And learn all about the perils of New York City's housing courts:
BERRYL FOX, a psychologist and a widow with a young son, thought she had found the perfect tenants for the top three floors of her brownstone on West 90th Street, just a few steps from Riverside Drive.
The tenant, Peter Hall, was a former professional football player in his 60's who charmed everyone around him and talked of a private trust and financial dealings across Europe and the Middle East. His wife, Anne Torselius Hall, 40, meticulously supervised renovations, even offering to share the cost of building a roof deck.
....The Halls signed a one-year lease in April 2003 and agreed to pay $5,800 a month, at a time when luxury rents had tumbled sharply and good tenants were hard to find. Dr. Fox, who lived on the bottom two floors, needed that rent to meet her monthly mortgage payments.
But after a few months, the Halls began paying their rent late, and after six months they stopped paying altogether, according to court papers. Dr. Fox was about to discover that despite their charms, the Halls were every landlord's worst nightmare - tenants unusually skilled at delaying and evading the perils of eviction.
....Now, more than a year since their last rent payment, after a series of broken promises, three bankruptcy filings, four eviction notices, a mysterious foreign bank draft that took two months to clear and then was not honored, the Halls are still in residence at West 90th Street, along with three children (they recently had another boy, an event cited as an explanation for a delay in a court filing), two dogs and three large birds.
They owe $81,000 in back rent, or close to $100,000 if Dr. Fox's legal fees are included, while Dr. Fox had to take out a home equity loan to help cover expenses. And that doesn't include the $10,000 she agreed to spend on improvements to the rental apartment, including a new oak dining room floor, when the lease was signed.
At a hearing last Tuesday, Judge Sheldon J. Halprin of Housing Court in Manhattan lifted a stay and once again cleared the way for an eviction within 48 hours. Outside the courtroom, Dr. Fox's lawyer, Jeffrey Klarsfeld, was not celebrating. "It's not over," he said. And the lawyer for the Halls, Maria M. Malave, said that she was confident that any eviction threat would be postponed until after New Year's Day at the earliest, because marshals halt evictions during the week before Christmas.
"Housing Court is supposed to protect poor rent-regulated tenants from rich landlords," Dr. Fox said. "Here we have a struggling landlord being victimized in Housing Court by rich tenants who know how to use the system."

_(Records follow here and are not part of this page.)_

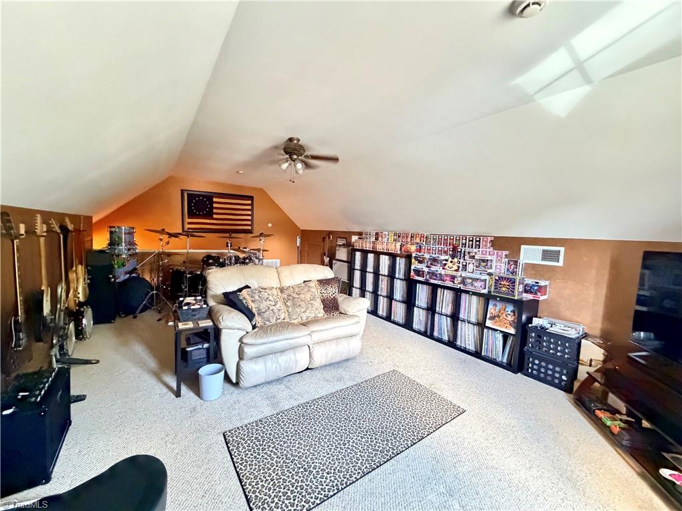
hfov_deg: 102.1
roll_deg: -2.2
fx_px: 276
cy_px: 256
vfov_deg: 85.7
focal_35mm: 14
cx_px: 341
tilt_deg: -4.3
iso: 1600
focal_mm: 2.22
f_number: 2.2
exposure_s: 1/40
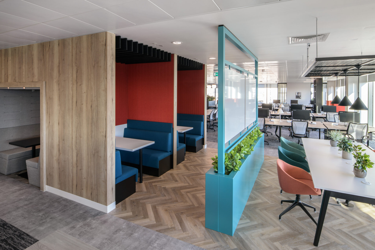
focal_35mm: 19
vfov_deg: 64.5
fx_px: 198
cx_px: 188
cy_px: 125
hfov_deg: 86.9
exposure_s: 1/4
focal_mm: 19
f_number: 13
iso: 125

....It was only after her troubles began that Dr. Fox learned that the Halls had a long history in court, including prior evictions from high-rent apartments, and multiple bankruptcy filings apparently timed to avoid evictions. Over the years, court records show, Mr. Hall had been accused of participating in fraudulent multimillion-dollar investment schemes including the use of fake letters of credit, but the cases were dropped.
....Dr. Fox filed suit in April 2004, and although she has won favorable rulings in court, has not gotten any money or her rental apartment back. After a series of postponements sought by the Halls, Dr. Fox won an eviction order at the end of July, and eviction was scheduled for mid-August. But the day before the eviction, Mr. Hall filed for bankruptcy in federal court, a move that automatically stayed the eviction.
In late September, Dr. Fox's lawyers were permitted by bankruptcy court to resume the eviction, and it was rescheduled for October. But a few days before the new eviction date, Ms. Hall filed for bankruptcy, too, delaying the eviction until mid-November.
Both bankruptcy filings were eventually dismissed by the court. ....
A city marshal was scheduled to carry out the eviction at 12:30 p.m. on Thursday. But, at 10:04 p.m. on Wednesday, the Federal Bankruptcy Court in Manhattan received an electronic filing in which someone else, Eleke Emeh, filed a bankruptcy petition, listing the Halls' apartment as an address. When the marshal was notified the next morning, the eviction was halted.
Dr. Fox and her lawyer said that they were certain the stay in the eviction would be lifted - but only after a hearing can be scheduled before the bankruptcy judge, during or after the busy holiday season. But they worry that the case won't end there.